Let me discuss the hon. Gentleman’s other points. On indicators, yes, I entirely agree with him. While we must wait for subsequent developments to assess exactly how we characterise those—we will be doing a system assessment rather than an individual provider assessment, with complex moving parts—I entirely agree with his underlying point, which is that the indicators ideally need to be consistent with extant ones, to be easily understandable and to convey a clear message on performance—be it outstanding, good or whatever—as something that is meaningful to all our voters and to those using the systems.
On the hon. Gentleman’s final point about frequency, I may disappoint him a little in not being able to give quite such a clear answer. I am being cautious because I think it is right that the CQC—when it is given this power, subject to the passage of the legislation through Parliament—can take a step back and consider what it thinks. The ICSs will be at different stages of development in different parts of the country; some will be very much advanced because of where they are now, and some will not be.

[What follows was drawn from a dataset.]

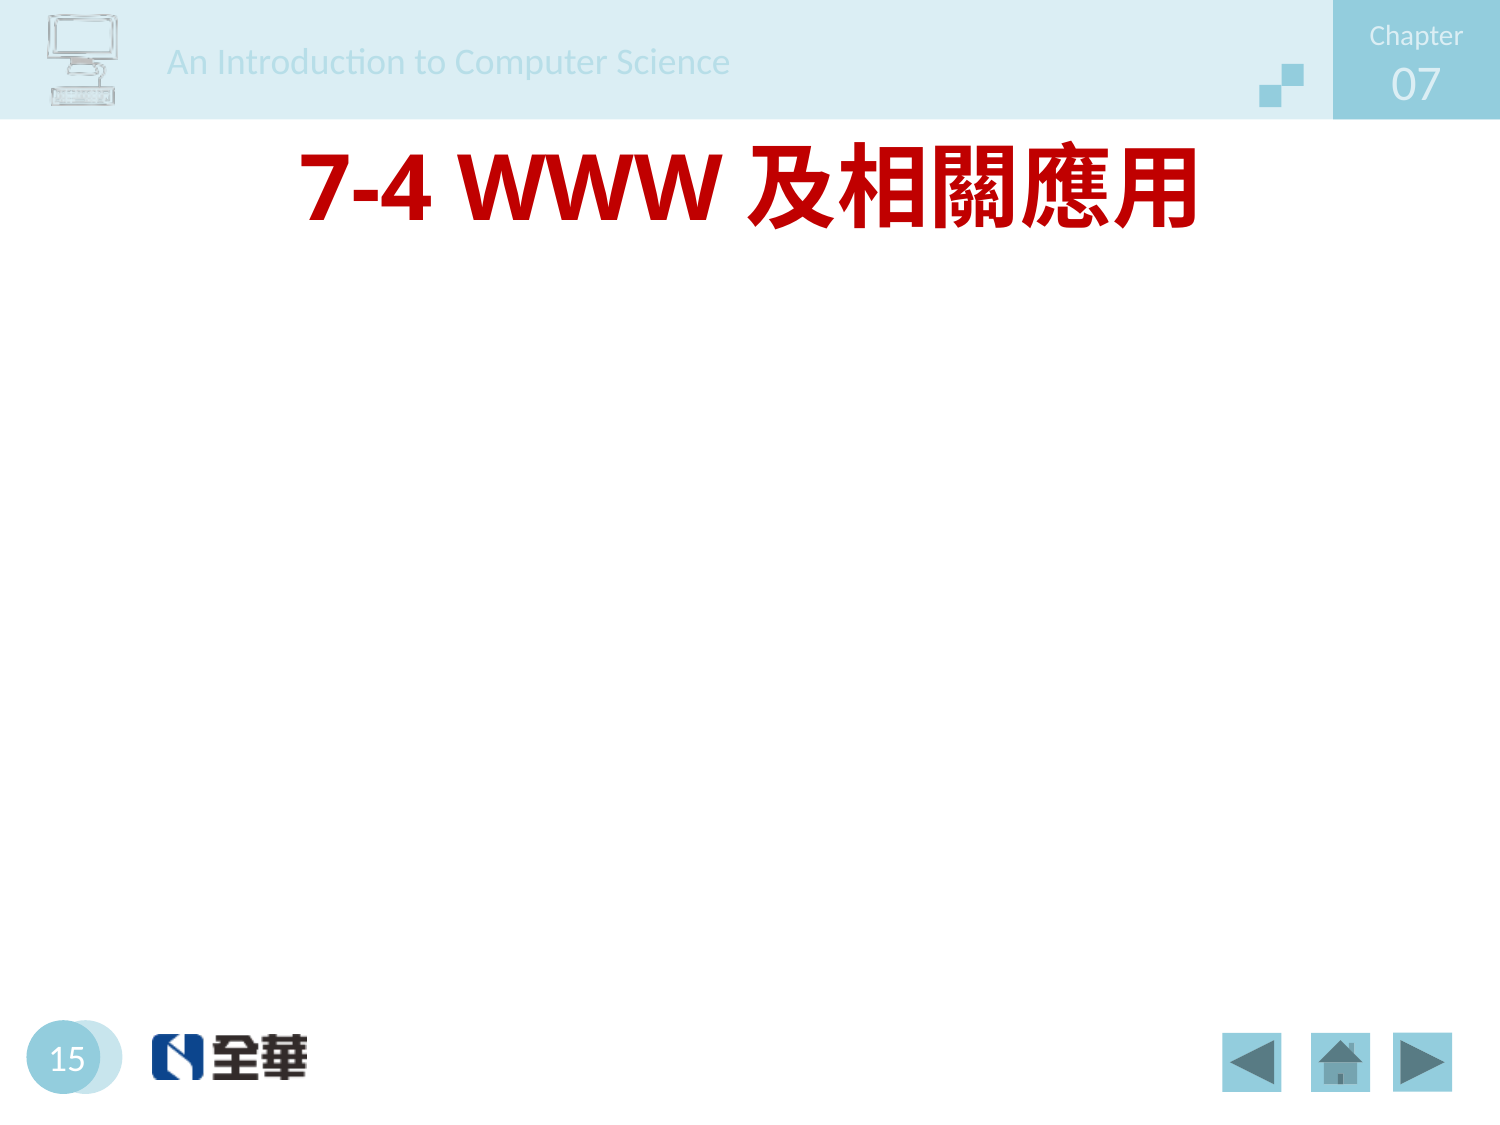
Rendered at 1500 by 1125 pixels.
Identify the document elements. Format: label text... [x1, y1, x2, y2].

title 7-4 WWW及相關應用 [76, 90, 1427, 278]
picture [47, 14, 118, 106]
picture [152, 1034, 307, 1080]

It would wrong at this stage to be prescriptive about that frequency. I suppose I would say—we have seen this with Ofsted—that some are inspected very regularly because there is clearly a problem that needs to be addressed, but others that are doing quite well will be assessed at regular, but less frequent, intervals. That does not give the hon. Gentleman a clear statistical answer, but I would expect regular routine assessments, obviously with the facility for the CQC to do more frequent assessments where it thinks something needs bottoming out or where it needs to support such improvement. I hope that that, to a degree, answers the points he made, all of which are valid and important.